Last Friday, I got one step closer to crossing off #6 on my list: Master cooking up a five-course gourmet meal. It was the ideal scenario: my surrogate New York parents, Bads and Bong, invited a few friends over for a potluck dinner during what we thought would be a mini snowstorm. I took the opportunity to learn one course while holed up in an apartment with some chefs and captive diners.
Friends had a lot of different suggestions on where to go for good scallops in New York. In the end, I went with the wise words of my foodie friend Buddha who said, "If you can't tell if the scallops are fresh, just do Whole Foods." So off to Whole Foods Tribeca I went for a dozen of these beauties:
After shopping, I ran over to the Perezes where my teachers were waiting. You may recognize Mitch, the sexy pastry chef who guided me through the Molten Chocolate Magic-making session last June. Anton, who has worked in the kitchens of Buddakan and Tabla, got the doubtful privilege of being my scallop-searing guru.
He declared my store-bought scallops very fresh, and said all they needed was salt, pepper, butter, lemon and good loving (I may have made up the last bit). "When you have really good ingredients, you don't need to mess with them," he said. Fair enough. The less I do, the lower my chances of totally screwing up!
Since no tip is ever too basic for a clueless pseudo-cook like me, Anton generously dispensed them. Always salt with your hands. Only cook a few scallops at a time because you lower the heat in the pan every time you add something in. No, you don't need to buy a cast iron pan to do this. And my favorite: Put seafood into the pan in a forward motion so that the oil doesn't splatter towards you. Why yes, I do prefer the skin on my forearms blister-free, thank you for noticing, Chef Anton. He did one round of searing and basting for me to observe ...
... and then it was my turn. I managed to put the scallops in the pan without searing an arm. And I actually quite enjoyed basting scallops, though I'm not sure I still remember what perfectly scallops are supposed to feel like to the touch. What I do remember is that it's okay to cook scallops a little bit under.

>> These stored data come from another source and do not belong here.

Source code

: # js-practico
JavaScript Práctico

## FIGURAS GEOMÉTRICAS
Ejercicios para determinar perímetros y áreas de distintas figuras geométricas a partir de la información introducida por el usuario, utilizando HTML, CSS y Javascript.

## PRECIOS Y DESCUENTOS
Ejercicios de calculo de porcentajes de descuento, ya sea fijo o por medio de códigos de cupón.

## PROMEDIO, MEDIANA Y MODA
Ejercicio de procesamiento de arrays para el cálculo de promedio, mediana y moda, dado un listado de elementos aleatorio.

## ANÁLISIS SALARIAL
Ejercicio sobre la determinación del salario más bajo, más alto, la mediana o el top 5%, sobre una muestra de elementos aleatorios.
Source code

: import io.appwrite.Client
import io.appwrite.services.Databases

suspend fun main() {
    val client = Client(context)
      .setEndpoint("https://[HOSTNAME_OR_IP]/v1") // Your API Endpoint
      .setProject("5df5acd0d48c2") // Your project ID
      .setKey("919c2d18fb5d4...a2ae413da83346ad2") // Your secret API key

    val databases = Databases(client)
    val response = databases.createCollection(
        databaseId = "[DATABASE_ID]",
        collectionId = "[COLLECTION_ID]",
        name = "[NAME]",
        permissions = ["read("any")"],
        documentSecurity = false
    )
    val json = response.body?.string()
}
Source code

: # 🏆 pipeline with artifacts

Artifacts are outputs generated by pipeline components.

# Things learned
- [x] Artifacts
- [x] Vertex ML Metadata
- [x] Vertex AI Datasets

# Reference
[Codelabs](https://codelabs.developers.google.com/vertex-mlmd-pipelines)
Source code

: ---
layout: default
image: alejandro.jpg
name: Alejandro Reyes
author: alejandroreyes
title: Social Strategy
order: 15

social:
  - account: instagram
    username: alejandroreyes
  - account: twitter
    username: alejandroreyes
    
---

I can work with that. With Anton's guidance (and my constant, neurotic stream of questions), I somehow got through the entire process without hurting anyone or having to throw scallops into the trash. Based on that criteria, I deem our scallop-searing session a great success.
Et voilà! The finished product:
Pretty exciting to try out one more course for my soon-to-be-epic five-course meal! The true test, of course, comes when I attempt to pull this off on my own. God-willing, there'll be a few more snowstorms in the next couple of months so I can corner some people into being my guinea pigs!